Every line in the configuration file contains configuration for single attribute. Every line is composed of RDF attribute name, the equal sign and a list of MARC elements to assign to the attribute. RDF name of an attribute can be found in administrator application (editing panel for an attribute). MARC elements which may be imported are, inter alia, subfield value, characters from control fields etc. If attribute's RDF name is not specified no values will be assigned to the attribtue.

A record defining a MARC field number which value is to be imported into attribute value has the following basic syntax: AAAb;, where AAA is a three-digit number and b is a subfield code. It is also possible to combine MARC subfield or extract a range of characters from control fields. Note that the sign ; (semicolon) is a part of this syntax and is necessary for a proper configuration.

It is possible to omit the subfield code as well as use the multi-value code. Details and examples of it are presented below.

  • 100; - an example of field number.

    Such a record will either import the value of a the field (note that some fields in MARC format, for instance control fields which numbers are smaller than 010, never have subfields) or import the values of all subfields of this field into an attribute value. Every subfield value will be imported as a separate attribute value.

  • 260c; - an example of filed number with subfield code.

    Such a record will import just the value of a certain subfield into attribute value.

  • 6XX; - an example of multi-value code.

    Such a record will import the values of all fields and subfields at range 600 - 699. In this way you cannot specify certain subfield codes. It is also possible to define for instance such a record: 65X; , which will analogically import values from fields at range 650 - 699.

  • 245:${a} ${b} ${n}; - an example for combining MARC subfields into one value.

    We can split this entry into two parts which are separated by the “:” (colon) character:

    1. 245 - field number which subfields will be combined into a value

    2. ${a} ${b} ${n} - template which defines how to combine the subfields.

    The entry ${a} means that in its place value from “a” subfield should be placed. The subfield is a subfield of field number placed before the “:” character - in this case it is 245 field. So the 245:${a} ${b} ${n}; template will combine 245 field's subfields (a, b and n) in one value.
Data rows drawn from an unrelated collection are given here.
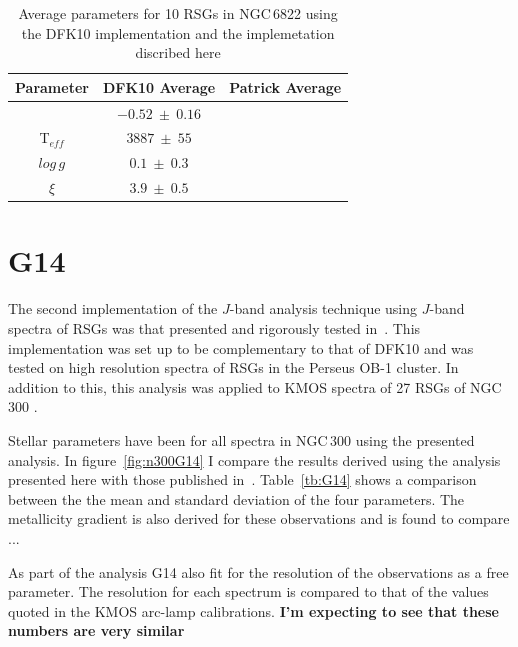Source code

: \begin{table}
\caption[Parameter comparisons DFK10]{Average parameters for 10 RSGs in NGC\,6822 using the DFK10 implementation and the implemetation discribed here\label{tb:DFK10}}
\scriptsize
\begin{center}
\begin{tabular}{ccc}
 \hline
 \hline
Parameter & DFK10 Average & Patrick Average \\
 \hline
[Z]       & $-0.52~\pm~0.16$ &  \\
T$_{eff}$ & $3887~\pm~55$ &  \\
$log\,g$  & $0.1~\pm~0.3$ &  \\
$\xi$     & $3.9~\pm~0.5$ &  \\
 \hline
\end{tabular}
\end{center}
\end{table}

\section{G14} %
\label{sub:g14}
The second implementation of the $J$-band analysis technique using $J$-band spectra of RSGs was that presented and rigorously tested in~\cite{2014PhDT.........G}.
This implementation was set up to be complementary to that of DFK10 and was tested on high resolution spectra of RSGs in the Perseus OB-1 cluster.
In addition to this, this analysis was applied to KMOS spectra of 27 RSGs of NGC\,300
\citep{2015ApJ...805..182G}.

Stellar parameters have been for all spectra in NGC\,300 using the presented analysis.
In figure~\ref{fig:n300G14} I compare the results derived using the analysis presented here with those published in~\citep{2015ApJ...805..182G}.
Table~\ref{tb:G14} shows a comparison between the the mean and standard deviation of the four parameters.
The metallicity gradient is also derived for these observations and is found to compare ...

As part of the analysis G14 also fit for the resolution of the observations as a free parameter.
The resolution for each spectrum is compared to that of the values quoted in the KMOS arc-lamp calibrations.
\textbf{I'm expecting to see that these numbers are very similar}


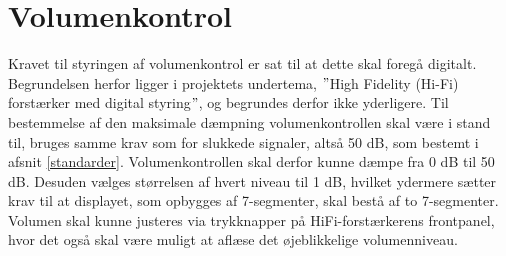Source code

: \section{Volumenkontrol}
\label{valg_volumenkontrol}
Kravet til styringen af volumenkontrol er sat til at dette skal foregå digitalt. Begrundelsen herfor ligger i projektets undertema, $"$High Fidelity (Hi-Fi) forstærker med digital styring$"$, og begrundes derfor ikke yderligere. Til bestemmelse af den maksimale dæmpning volumenkontrollen skal være i stand til, bruges samme krav som for slukkede signaler, altså 50 dB, som bestemt i afsnit \ref{standarder}. Volumenkontrollen skal derfor kunne dæmpe fra  0 dB til 50 dB. Desuden vælges størrelsen af hvert niveau til 1 dB, hvilket ydermere sætter krav til at displayet, som opbygges af 7-segmenter, skal bestå af to 7-segmenter.\\
Volumen skal kunne justeres via trykknapper på HiFi-forstærkerens frontpanel, hvor det også skal være muligt at aflæse det øjeblikkelige volumenniveau.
These subfields will be separated with space (as specified in the template). For example if the subfield 245a has “first value” value, subfield 245b has “second value” value and subfield 245n has “third value” value then the result will be “first value second value third value”. If there is a need to separate these values with anothed character (not space) place them instead of the space in the template (e.g. 245:${a}-${b} subfield n: ${n};). There are few exceptions --- characters “;” (semicolon), “\” (backslash) and “$” - to interpret these characters correctly by the application two additional backslashes have to be placed before (e.g. 245:${a} ${b}\\;${n};).

  • 008/35-37 - concerns only control fields - it means extracting a range of chararcers from the control field.

    This template is combined from two parts separated by the slash character (“/”):

    1. 008 - the number of control field which range of characters will be extracted from

    2. 35-37 - this is the rance of characters which will be extracted from the filed number which is placed before slash (“/”).

    The entry means that the character on the position 35, 36 and 37 from the 008 control field will make the value. If the 008 control field, on the 35th position has an “e” character, on the 36th position has an “n” character and on the 37th position has a “g” character then the value of such a entry will be “eng”. If it is needed to extract only one character from a given position simply specify the character position after the slash character, e.g. 008/30.